> _Assigned task_
From the entries, copy each line that includes "lines".

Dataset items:
- - -
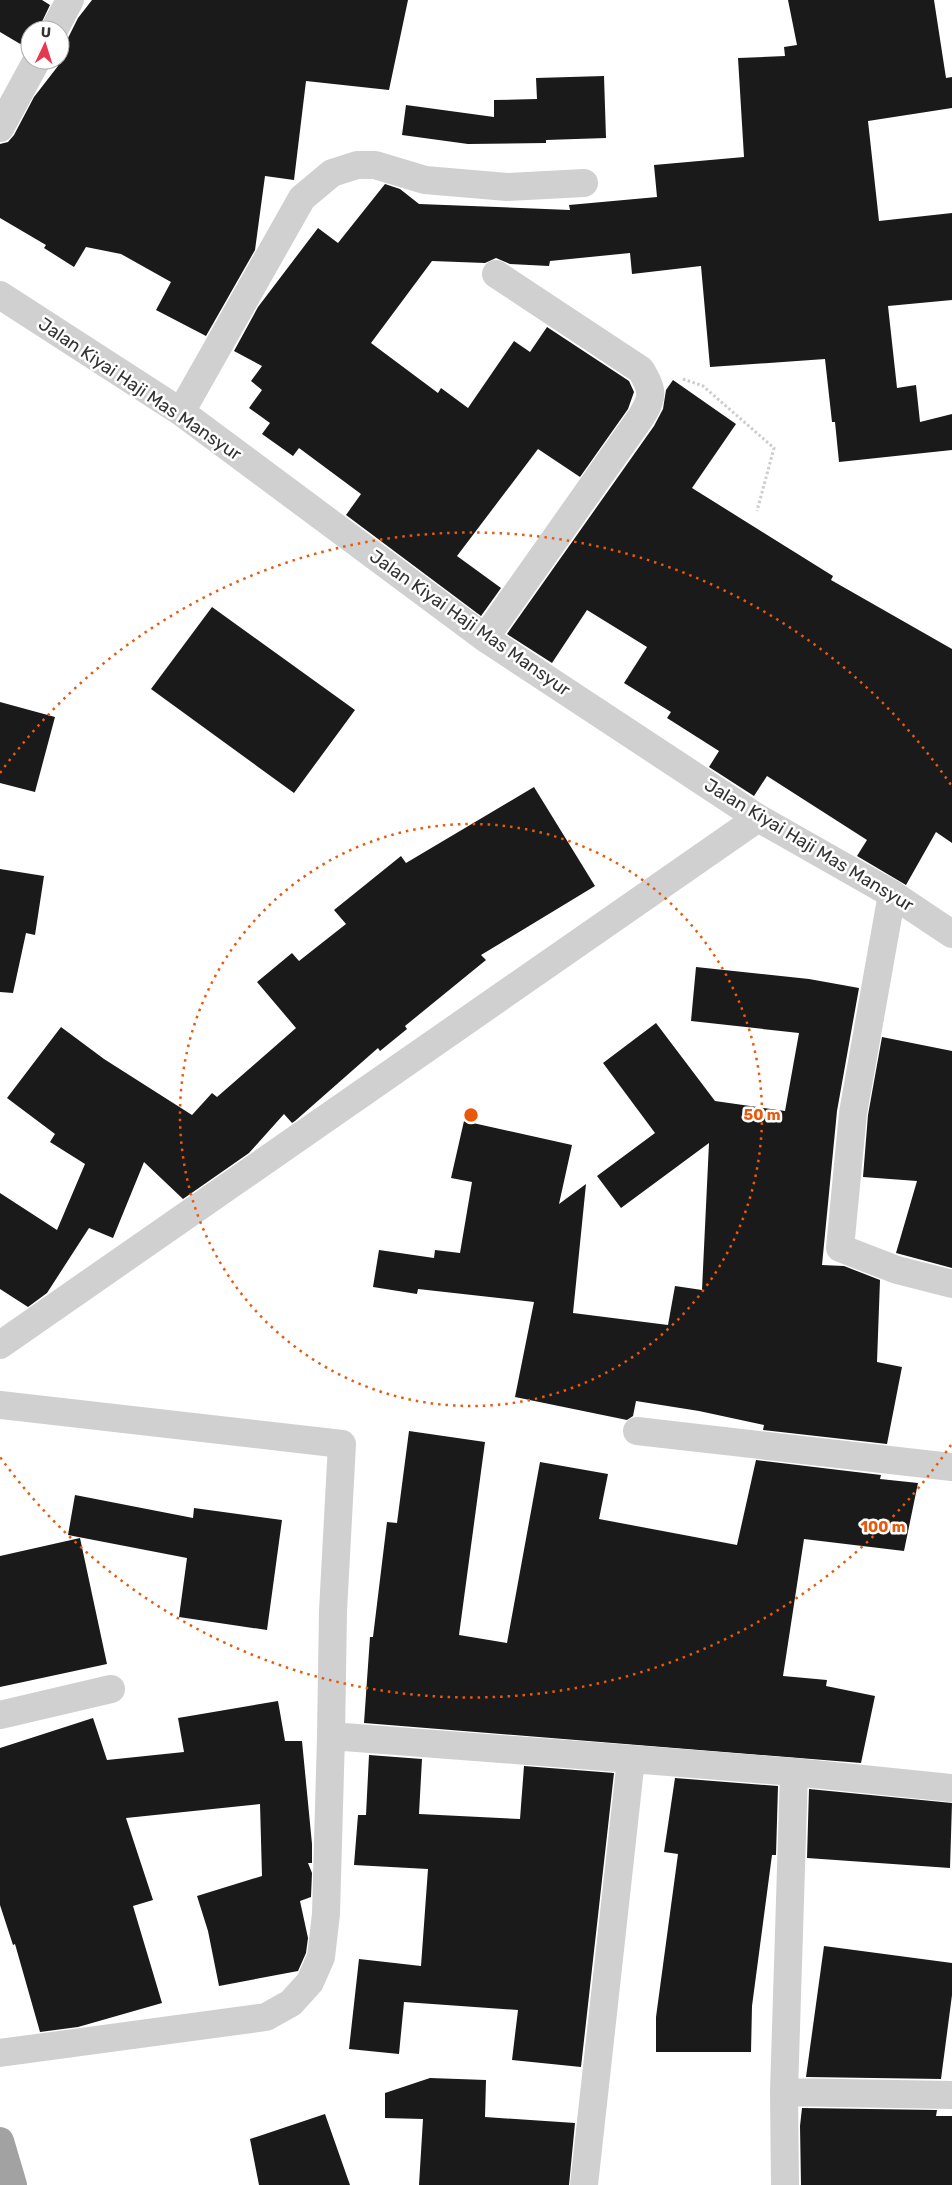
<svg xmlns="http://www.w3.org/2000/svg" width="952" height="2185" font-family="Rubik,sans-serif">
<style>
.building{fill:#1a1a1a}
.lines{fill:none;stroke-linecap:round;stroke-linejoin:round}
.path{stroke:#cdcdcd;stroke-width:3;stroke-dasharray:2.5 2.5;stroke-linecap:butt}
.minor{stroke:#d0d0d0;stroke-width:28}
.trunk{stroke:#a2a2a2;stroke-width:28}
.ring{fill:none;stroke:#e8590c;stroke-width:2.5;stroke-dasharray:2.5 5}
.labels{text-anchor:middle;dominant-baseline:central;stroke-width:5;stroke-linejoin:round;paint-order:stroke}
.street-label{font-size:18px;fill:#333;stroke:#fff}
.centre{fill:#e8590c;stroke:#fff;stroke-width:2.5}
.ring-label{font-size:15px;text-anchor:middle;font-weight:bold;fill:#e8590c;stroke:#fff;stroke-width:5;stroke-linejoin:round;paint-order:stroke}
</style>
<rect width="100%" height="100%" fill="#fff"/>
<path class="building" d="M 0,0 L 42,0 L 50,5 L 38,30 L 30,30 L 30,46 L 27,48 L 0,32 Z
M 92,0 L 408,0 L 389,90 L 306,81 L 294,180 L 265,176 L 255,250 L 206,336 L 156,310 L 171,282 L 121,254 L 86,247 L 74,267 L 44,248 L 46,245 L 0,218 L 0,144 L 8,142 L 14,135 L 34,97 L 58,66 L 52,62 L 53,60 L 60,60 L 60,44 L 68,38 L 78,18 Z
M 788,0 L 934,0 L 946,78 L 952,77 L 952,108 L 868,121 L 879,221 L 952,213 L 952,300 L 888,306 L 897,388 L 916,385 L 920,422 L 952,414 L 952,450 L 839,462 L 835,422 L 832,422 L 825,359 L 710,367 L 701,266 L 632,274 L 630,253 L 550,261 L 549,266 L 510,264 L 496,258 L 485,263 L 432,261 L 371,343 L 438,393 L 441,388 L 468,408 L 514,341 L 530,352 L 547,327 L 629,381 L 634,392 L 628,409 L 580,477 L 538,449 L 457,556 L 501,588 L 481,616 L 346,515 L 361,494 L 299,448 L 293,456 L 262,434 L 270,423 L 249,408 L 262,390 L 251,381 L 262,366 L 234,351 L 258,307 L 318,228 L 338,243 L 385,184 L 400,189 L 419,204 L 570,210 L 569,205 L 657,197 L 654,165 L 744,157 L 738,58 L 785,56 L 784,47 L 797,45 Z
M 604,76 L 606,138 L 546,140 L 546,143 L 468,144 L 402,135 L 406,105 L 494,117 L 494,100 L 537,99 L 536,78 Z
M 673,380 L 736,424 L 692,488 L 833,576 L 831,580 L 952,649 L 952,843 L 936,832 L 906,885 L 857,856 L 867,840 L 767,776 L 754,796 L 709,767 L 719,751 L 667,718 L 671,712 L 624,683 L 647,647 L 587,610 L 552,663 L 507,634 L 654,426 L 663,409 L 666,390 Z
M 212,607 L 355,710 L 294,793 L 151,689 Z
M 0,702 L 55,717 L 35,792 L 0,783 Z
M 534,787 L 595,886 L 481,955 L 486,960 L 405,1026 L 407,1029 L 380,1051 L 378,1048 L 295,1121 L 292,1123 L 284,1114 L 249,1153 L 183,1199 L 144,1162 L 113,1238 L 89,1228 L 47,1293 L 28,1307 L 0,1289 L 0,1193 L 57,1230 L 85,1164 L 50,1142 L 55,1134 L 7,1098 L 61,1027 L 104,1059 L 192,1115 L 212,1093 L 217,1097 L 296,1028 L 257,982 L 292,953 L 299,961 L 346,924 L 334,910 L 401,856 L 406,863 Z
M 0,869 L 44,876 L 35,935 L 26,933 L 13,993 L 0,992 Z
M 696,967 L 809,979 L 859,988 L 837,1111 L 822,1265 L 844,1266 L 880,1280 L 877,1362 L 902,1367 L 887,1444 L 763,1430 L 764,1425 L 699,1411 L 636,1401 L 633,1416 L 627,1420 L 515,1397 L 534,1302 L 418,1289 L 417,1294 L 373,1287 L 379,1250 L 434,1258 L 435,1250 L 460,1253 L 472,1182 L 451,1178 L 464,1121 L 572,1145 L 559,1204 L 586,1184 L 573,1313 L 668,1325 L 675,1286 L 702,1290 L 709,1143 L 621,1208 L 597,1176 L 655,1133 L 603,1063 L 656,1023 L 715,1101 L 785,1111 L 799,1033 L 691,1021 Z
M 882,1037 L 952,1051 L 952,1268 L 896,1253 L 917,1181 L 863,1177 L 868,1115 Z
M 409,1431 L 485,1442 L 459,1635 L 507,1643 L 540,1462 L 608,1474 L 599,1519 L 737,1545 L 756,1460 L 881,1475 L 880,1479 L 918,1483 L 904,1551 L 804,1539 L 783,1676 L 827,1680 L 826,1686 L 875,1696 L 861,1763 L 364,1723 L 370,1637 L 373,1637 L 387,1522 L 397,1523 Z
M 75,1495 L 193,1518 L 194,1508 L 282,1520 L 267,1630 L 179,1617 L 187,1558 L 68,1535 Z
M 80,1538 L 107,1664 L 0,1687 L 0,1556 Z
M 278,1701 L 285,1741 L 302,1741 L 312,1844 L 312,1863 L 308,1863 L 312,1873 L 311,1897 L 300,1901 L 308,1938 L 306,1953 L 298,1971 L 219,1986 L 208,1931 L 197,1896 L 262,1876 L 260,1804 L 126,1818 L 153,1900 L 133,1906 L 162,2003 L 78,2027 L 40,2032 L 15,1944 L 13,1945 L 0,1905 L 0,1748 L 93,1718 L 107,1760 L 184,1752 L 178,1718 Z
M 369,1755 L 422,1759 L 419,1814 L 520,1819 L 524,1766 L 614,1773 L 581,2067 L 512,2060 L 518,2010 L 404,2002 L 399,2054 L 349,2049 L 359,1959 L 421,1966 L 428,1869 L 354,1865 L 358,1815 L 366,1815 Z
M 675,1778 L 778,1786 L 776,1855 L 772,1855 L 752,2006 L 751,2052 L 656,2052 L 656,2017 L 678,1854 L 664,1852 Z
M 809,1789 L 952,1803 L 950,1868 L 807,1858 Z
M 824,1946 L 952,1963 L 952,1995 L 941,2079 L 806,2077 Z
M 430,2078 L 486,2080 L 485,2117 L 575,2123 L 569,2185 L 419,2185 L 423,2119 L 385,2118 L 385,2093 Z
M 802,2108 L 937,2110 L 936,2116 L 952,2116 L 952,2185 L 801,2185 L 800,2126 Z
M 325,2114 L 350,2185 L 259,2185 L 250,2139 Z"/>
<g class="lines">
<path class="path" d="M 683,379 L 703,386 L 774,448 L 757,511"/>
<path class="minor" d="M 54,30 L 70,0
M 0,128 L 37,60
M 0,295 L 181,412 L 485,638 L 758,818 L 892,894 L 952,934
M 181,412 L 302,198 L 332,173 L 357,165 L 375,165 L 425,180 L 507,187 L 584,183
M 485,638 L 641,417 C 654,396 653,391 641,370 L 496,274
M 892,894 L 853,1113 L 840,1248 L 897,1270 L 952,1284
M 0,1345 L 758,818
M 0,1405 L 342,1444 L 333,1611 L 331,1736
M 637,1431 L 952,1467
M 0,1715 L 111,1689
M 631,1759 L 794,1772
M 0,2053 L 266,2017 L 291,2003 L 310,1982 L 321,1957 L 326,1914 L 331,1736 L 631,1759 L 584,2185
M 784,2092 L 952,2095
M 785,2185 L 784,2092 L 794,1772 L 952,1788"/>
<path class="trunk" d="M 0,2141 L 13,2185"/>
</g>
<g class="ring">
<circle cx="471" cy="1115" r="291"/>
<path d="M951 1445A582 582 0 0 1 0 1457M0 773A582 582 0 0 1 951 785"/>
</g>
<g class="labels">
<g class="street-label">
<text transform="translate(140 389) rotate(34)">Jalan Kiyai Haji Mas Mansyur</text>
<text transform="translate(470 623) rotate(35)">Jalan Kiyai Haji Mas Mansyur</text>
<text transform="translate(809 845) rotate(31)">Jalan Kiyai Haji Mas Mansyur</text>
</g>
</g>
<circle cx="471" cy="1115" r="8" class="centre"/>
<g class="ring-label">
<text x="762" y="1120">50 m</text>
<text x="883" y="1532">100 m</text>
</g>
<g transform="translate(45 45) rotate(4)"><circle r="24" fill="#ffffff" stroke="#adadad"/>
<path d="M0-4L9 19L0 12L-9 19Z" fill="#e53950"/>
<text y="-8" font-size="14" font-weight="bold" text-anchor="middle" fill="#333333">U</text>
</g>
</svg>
- - -
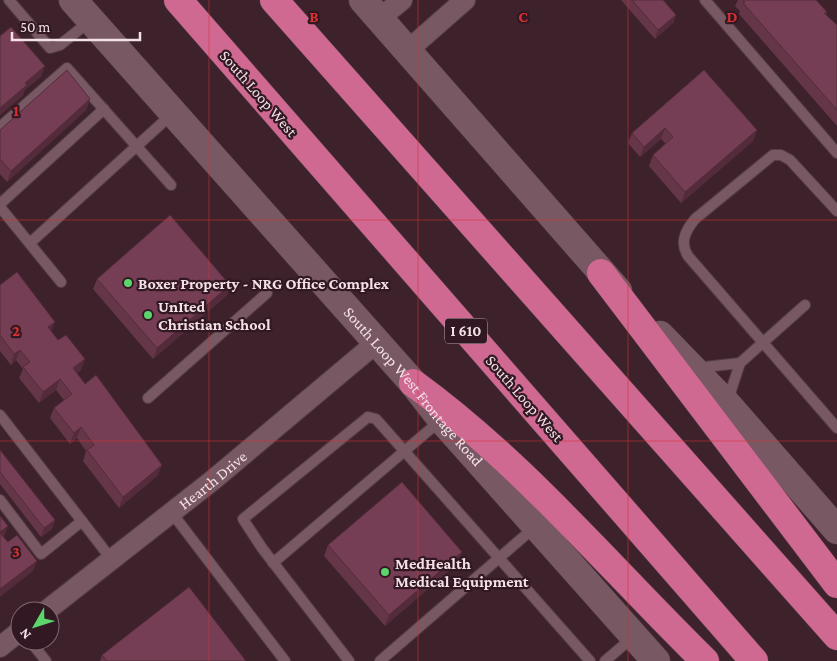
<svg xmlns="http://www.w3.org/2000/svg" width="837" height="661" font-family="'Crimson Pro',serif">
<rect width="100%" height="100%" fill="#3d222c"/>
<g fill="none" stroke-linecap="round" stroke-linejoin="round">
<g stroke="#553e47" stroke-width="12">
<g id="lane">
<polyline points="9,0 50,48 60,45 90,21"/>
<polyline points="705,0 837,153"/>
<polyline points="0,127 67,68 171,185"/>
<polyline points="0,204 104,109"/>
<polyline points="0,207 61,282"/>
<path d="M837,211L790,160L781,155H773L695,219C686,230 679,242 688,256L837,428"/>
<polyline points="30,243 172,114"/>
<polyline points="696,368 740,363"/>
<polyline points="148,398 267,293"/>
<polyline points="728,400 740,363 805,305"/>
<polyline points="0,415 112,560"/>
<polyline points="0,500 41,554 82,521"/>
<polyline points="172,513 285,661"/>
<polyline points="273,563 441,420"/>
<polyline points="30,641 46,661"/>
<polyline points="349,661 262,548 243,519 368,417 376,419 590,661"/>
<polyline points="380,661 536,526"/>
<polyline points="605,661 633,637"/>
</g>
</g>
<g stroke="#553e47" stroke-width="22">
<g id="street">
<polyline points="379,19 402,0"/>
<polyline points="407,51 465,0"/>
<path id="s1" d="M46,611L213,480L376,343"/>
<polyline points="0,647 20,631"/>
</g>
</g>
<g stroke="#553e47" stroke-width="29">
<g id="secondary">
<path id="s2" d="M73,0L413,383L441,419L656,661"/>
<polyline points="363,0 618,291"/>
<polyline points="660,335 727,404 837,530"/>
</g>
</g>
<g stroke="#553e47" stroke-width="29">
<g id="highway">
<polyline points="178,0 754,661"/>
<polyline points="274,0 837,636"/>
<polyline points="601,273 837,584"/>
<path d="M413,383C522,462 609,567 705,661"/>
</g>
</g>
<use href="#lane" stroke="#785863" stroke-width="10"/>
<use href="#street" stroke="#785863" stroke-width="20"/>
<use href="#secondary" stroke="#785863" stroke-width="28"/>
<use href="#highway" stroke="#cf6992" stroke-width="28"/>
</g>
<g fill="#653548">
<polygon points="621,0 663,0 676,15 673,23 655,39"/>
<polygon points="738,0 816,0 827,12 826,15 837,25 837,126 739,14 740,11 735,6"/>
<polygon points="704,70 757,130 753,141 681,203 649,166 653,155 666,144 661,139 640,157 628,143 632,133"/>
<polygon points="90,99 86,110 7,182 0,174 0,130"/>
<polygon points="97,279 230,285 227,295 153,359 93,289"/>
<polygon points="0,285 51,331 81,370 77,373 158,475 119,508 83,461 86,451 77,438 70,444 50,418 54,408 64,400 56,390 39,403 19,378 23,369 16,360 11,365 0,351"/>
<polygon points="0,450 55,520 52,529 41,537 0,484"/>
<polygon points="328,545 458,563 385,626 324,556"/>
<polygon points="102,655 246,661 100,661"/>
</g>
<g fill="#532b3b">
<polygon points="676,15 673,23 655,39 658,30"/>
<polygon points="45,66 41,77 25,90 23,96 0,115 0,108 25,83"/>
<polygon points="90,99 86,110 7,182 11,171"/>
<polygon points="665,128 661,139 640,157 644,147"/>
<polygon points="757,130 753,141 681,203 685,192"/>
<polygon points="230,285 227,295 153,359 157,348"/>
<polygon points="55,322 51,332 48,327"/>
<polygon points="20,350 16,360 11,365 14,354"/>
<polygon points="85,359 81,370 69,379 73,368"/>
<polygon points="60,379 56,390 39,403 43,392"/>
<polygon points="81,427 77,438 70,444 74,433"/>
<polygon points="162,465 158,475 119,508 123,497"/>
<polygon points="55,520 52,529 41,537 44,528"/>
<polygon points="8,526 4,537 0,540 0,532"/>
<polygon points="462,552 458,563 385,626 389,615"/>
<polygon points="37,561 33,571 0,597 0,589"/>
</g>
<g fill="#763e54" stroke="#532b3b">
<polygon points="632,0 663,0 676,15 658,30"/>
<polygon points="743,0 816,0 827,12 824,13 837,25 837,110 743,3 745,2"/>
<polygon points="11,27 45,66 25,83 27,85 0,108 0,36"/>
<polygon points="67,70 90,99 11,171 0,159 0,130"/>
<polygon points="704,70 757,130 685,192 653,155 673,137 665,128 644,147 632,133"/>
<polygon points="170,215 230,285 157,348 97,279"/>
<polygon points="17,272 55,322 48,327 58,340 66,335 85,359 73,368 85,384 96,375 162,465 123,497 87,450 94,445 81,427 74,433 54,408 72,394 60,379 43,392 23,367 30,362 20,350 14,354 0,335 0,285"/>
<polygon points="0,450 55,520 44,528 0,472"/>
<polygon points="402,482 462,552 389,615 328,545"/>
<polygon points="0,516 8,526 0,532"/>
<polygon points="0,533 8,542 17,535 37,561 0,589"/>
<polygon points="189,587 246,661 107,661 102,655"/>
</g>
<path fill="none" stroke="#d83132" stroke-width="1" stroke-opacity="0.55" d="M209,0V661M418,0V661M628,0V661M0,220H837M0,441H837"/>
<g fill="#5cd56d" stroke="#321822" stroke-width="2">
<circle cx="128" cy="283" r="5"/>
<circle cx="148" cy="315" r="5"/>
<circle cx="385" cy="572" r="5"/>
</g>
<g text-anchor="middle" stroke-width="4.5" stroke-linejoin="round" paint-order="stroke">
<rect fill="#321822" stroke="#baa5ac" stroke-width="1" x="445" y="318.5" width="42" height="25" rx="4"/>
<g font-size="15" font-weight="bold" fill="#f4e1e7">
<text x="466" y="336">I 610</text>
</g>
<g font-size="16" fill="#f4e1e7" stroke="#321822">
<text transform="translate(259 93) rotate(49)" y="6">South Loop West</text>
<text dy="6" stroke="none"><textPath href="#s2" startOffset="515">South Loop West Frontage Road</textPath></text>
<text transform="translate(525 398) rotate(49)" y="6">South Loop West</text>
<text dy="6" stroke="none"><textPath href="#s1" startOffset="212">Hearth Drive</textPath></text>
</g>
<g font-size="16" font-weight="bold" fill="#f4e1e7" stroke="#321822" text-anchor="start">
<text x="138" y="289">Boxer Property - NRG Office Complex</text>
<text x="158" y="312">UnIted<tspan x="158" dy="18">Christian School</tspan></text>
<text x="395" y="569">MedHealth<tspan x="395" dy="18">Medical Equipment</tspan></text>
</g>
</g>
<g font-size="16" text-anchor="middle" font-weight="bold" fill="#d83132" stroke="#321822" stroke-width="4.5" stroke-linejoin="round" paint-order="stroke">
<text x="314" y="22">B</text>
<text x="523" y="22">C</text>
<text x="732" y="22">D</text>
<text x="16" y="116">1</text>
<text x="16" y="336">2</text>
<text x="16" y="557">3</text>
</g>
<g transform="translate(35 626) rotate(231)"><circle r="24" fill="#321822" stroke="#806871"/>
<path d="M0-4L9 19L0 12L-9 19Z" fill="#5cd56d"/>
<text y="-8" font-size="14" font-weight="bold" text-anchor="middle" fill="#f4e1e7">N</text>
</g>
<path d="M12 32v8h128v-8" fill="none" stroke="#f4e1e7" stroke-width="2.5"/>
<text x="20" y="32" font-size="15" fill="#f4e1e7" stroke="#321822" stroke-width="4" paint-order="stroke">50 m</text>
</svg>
- - -
> _Task answer_
.lines{fill:none;stroke-linecap:round;stroke-linejoin:round}
<g class="lines">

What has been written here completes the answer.